No acumulado do mês de julho, o dólar já acumula uma desvalorização de 1,42% frente ao real, e no ano, a queda chega a 7,28%. Essa performance contrasta com a valorização da moeda americana frente a divisas de economias desenvolvidas, evidenciando a força relativa das moedas de mercados emergentes em certos períodos. A dinâmica do câmbio é influenciada por diversos fatores, tanto internos quanto externos.
O cenário internacional apresentou sinais mistos. Inicialmente, o mercado reagiu positivamente a notícias sobre possíveis propostas de mediadores para reduzir as tensões entre Estados Unidos e Irã, o que diminuiu a busca por ativos de segurança. Contudo, novas declarações do presidente americano, Donald Trump, voltaram a gerar apreensão entre os investidores, mantendo um clima de cautela.
Juros altos e petróleo em alta sustentam a força do Real
A diferença expressiva entre as taxas de juros do Brasil e dos Estados Unidos continua sendo um forte atrativo para o real, favorecendo operações de carry trade. Essa estratégia consiste em captar recursos em países com juros baixos para investir em mercados com taxas mais elevadas, como o brasileiro, gerando demanda pela moeda nacional.
A valorização do petróleo Brent, que avançou 1,27% para US$ 89,22 o barril, e do WTI, com alta de 0,85% para US$ 82,48, também contribui para a entrada de dólares no país. O aumento das exportações, impulsionado pela indústria extrativa, resultou em um superávit na balança comercial brasileira de US$ 526,3 milhões na terceira semana de julho, fortalecendo ainda mais o real.
Bolsa brasileira sente o impacto da queda de mineradoras
Apesar da alta das ações da Petrobras, impulsionada pela valorização do petróleo, o Ibovespa não conseguiu sustentar ganhos. A pressão veio principalmente das ações de empresas do setor de mineração, que registraram perdas significativas durante o pregão, ofuscando o desempenho positivo de outras commodities.
A incerteza gerada pelas declarações de Donald Trump sobre o Irã impactou negativamente o apetite por risco, afetando o desempenho das ações. A bolsa chegou a operar em alta pela manhã, impulsionada por expectativas de desescalada de tensões, mas reverteu os ganhos no período da tarde.

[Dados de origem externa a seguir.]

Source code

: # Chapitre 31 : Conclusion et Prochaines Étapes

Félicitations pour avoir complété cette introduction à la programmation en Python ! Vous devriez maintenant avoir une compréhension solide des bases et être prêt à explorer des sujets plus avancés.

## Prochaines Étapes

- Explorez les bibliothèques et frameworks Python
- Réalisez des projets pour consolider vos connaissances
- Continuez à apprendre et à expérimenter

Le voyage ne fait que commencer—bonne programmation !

Volatilidade no preço do petróleo e tensões no Oriente Médio
Os contratos futuros de petróleo oscilaram ao longo do dia, refletindo a indefinição sobre o conflito no Oriente Médio. A notícia de que o Irã recebeu propostas de mediadores para reduzir tensões chegou a derrubar os preços, mas a commodity voltou a subir após o presidente Trump prometer respostas mais duras a novos ataques.
Preocupações com a oferta global de petróleo persistem, devido a restrições ao tráfego marítimo no Estreito de Ormuz e ameaças de bloqueio de rotas no Mar Vermelho por grupos houthis. Esses fatores continuam sendo um ponto de atenção para os mercados de energia e para a economia global.